» **TASK**
Copy every line of the entries that includes the word "series".

» **EXCERPTED RECORDS**
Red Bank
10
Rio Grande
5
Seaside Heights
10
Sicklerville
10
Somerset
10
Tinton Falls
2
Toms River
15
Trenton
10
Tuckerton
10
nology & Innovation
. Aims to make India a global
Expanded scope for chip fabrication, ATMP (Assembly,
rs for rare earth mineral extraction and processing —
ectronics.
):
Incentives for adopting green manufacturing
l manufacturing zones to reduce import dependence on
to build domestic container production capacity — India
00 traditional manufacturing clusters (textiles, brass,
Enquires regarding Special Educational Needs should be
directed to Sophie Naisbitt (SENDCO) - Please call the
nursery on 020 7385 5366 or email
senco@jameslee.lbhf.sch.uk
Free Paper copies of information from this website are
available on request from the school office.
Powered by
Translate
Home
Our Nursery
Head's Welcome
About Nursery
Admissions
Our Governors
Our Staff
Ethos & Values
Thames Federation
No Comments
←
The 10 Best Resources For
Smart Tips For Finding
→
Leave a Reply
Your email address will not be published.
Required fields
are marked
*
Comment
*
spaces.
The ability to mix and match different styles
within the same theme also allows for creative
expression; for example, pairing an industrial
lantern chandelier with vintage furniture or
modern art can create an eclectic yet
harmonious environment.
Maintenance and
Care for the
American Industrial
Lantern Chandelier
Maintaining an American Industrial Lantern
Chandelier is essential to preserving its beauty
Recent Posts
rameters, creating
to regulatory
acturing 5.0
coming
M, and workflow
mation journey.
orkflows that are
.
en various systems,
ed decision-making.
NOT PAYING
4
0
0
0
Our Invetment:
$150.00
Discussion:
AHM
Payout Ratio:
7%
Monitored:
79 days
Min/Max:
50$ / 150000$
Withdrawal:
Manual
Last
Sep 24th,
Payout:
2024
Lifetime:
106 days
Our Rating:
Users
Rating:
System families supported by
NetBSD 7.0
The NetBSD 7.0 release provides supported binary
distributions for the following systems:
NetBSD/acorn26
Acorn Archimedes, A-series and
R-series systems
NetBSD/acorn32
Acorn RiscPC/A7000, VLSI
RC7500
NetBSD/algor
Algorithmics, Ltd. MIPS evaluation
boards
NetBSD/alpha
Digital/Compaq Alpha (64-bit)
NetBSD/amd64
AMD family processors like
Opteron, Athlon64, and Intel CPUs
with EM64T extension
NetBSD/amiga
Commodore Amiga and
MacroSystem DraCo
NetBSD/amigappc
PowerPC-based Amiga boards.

» **PROBLEM SOLUTION**
Acorn Archimedes, A-series and
R-series systems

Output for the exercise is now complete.